The lesson? If you have a rough idea about how the future will be in some
domain start to build today. The difficult part of this is knowing what to
build. For example, you need a fancy rich UI for your application but there
are no components for that so you start building your own GUI library BUT at
the same time juggernauts like Adobe, Sun, Microsoft, and Google try (in
different technology eras) to move forward with Flash, Java, Win32,
Silverlight, WPF, and HTML5.

What is the correct decision? Waiting like a Confucian can be the best option.

------
jseliger
I left this on the main blog but think it relevant to the HN discussion too:

 _I’ve heard a lot of different theories about how things get done. I’m
interested in this topic, so I pay attention and see how the theories hold
up._

This is tangential to the rest of the post, but you should get a copy of
_Daily Rituals: How Artists Work_ by Mason Currey, which is a compendium of
short, fun descriptions of the conditions in which artists do their art.

The similarity between artists and entrepreneurs is strong, even if stories
about the eccentricities of the former are far more common than similar
stories about the latter.

------
GruppeC956
Life, and therefore getting things done (especially as a startup CEO) is all
about setting priorities. The number 1 priority always somehow gets done,
regardless of what it takes. And there are things that one "should" do, and
never does.

But then there are also the hybrids, the ones that start out as unimportant
back markers, and then move up the ranks over time, predictably so.

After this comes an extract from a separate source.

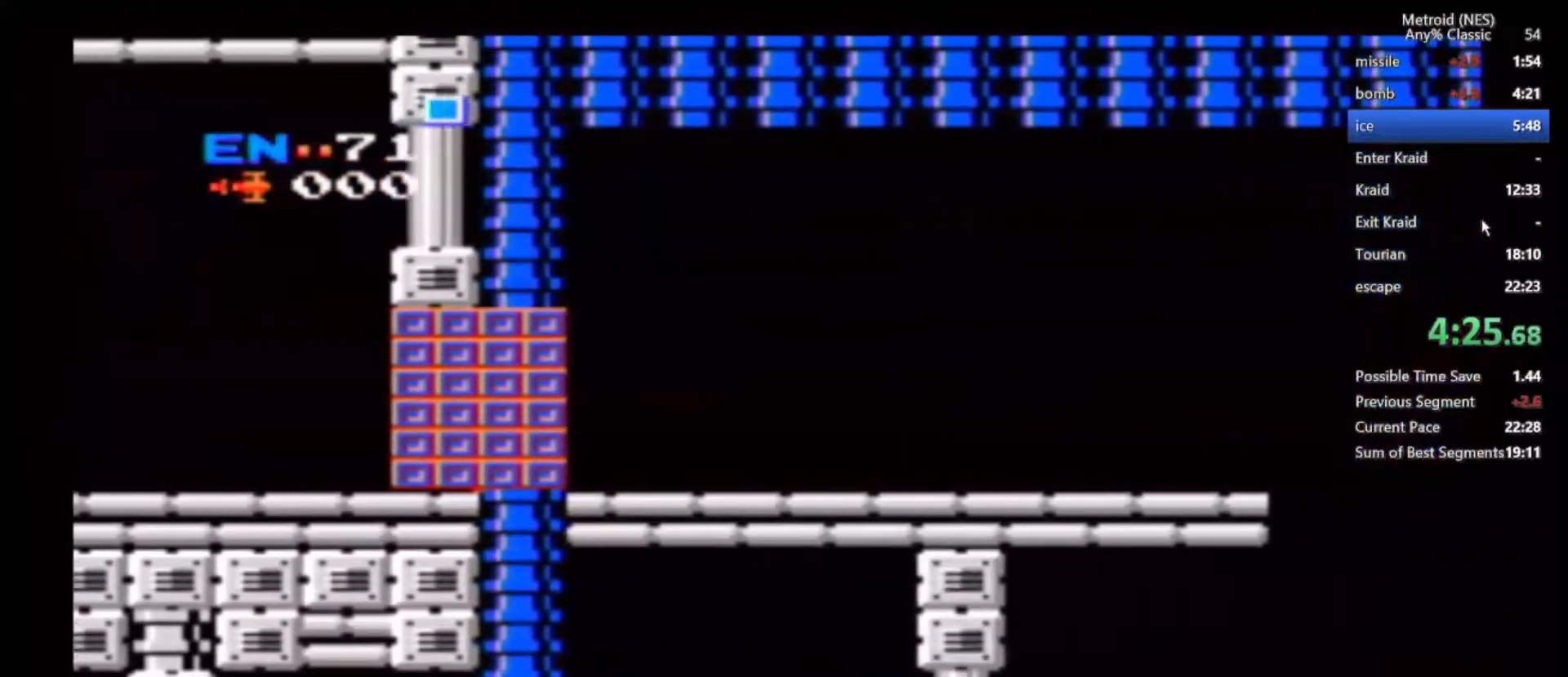
Gameplay with a controller (Nintendo layout); each line is a JSON object with the inputs held at the frame after it. "events" lists button and stick changes between this image and that frame as [ms after this image, input, new state], when the widget could be followed in between. Not read: DPAD_DOWN DPAD_UP L3 R3.
{"buttons": [], "left_stick": "right", "right_stick": "center", "events": []}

It's funny
to observe how you absolutely know they are there, how you see them coming,
getting closer and closer, how you know they will become critical at some
point, because you have been there before, and how you still manage to find
something "better" to do up until the very last minute. They feel like that
heating pipe in your basement that you only fixed provisionally with duct tape
on a summer weekend and meant to get repaired for real before the cold season
starts. It's always on the back of your mind as summer comes to an end and
fall approaches, but, well, "tomorrow" will do as well....

As time goes by, you live more and more in denial, you start getting anxious
to the point where you are simply angry with yourself for not taking care of
it while it was still easy, hassle-free, inexpensive, and non-pressing. In the
end, you find yourself in a situation where something becomes your number 1
priority not because it is per se important, but only because you have no
other choice but to make it happen on that very day.. "Again?" is the question
you ask yourself when you finally dig through all the documents you need for
preparing that damn corporate tax return on the 14th of March. "Really?" goes
through your mind when you start packing a bag for an upcoming trip 2 hours
before you have to leave in the middle of the night.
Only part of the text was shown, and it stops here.